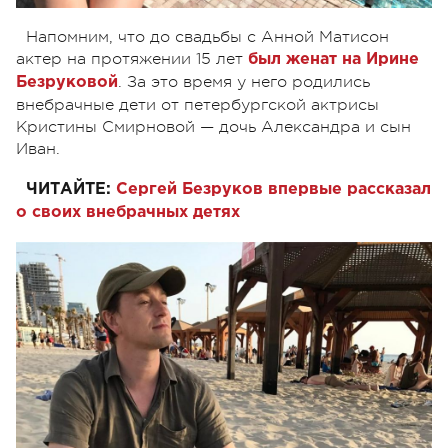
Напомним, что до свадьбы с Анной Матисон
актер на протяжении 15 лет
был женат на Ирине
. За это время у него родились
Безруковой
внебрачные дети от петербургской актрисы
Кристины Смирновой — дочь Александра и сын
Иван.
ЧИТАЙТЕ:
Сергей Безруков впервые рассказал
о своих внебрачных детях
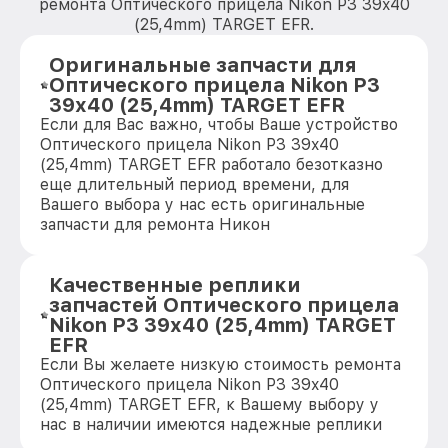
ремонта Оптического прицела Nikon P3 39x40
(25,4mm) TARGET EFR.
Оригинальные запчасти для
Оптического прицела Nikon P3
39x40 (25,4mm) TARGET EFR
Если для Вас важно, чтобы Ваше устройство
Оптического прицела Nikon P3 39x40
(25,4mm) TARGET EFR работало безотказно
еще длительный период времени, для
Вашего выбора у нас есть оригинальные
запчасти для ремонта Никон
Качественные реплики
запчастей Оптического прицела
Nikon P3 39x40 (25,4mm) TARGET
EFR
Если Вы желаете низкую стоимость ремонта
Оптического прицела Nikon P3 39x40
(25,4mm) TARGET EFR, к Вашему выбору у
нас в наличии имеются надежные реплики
**********
▸ PROBLEM DESCRIPTION:
Every entry above needs to be duplicated precisely, and none of the pictures should appear.

▸ RESULT OF THE TASK:
Напомним, что до свадьбы с Анной Матисон
актер на протяжении 15 лет
был женат на Ирине
. За это время у него родились
Безруковой
внебрачные дети от петербургской актрисы
Кристины Смирновой — дочь Александра и сын
Иван.
ЧИТАЙТЕ:
Сергей Безруков впервые рассказал
о своих внебрачных детях
ремонта Оптического прицела Nikon P3 39x40
(25,4mm) TARGET EFR.
Оригинальные запчасти для
Оптического прицела Nikon P3
39x40 (25,4mm) TARGET EFR
Если для Вас важно, чтобы Ваше устройство
Оптического прицела Nikon P3 39x40
(25,4mm) TARGET EFR работало безотказно
еще длительный период времени, для
Вашего выбора у нас есть оригинальные
запчасти для ремонта Никон
Качественные реплики
запчастей Оптического прицела
Nikon P3 39x40 (25,4mm) TARGET
EFR
Если Вы желаете низкую стоимость ремонта
Оптического прицела Nikon P3 39x40
(25,4mm) TARGET EFR, к Вашему выбору у
нас в наличии имеются надежные реплики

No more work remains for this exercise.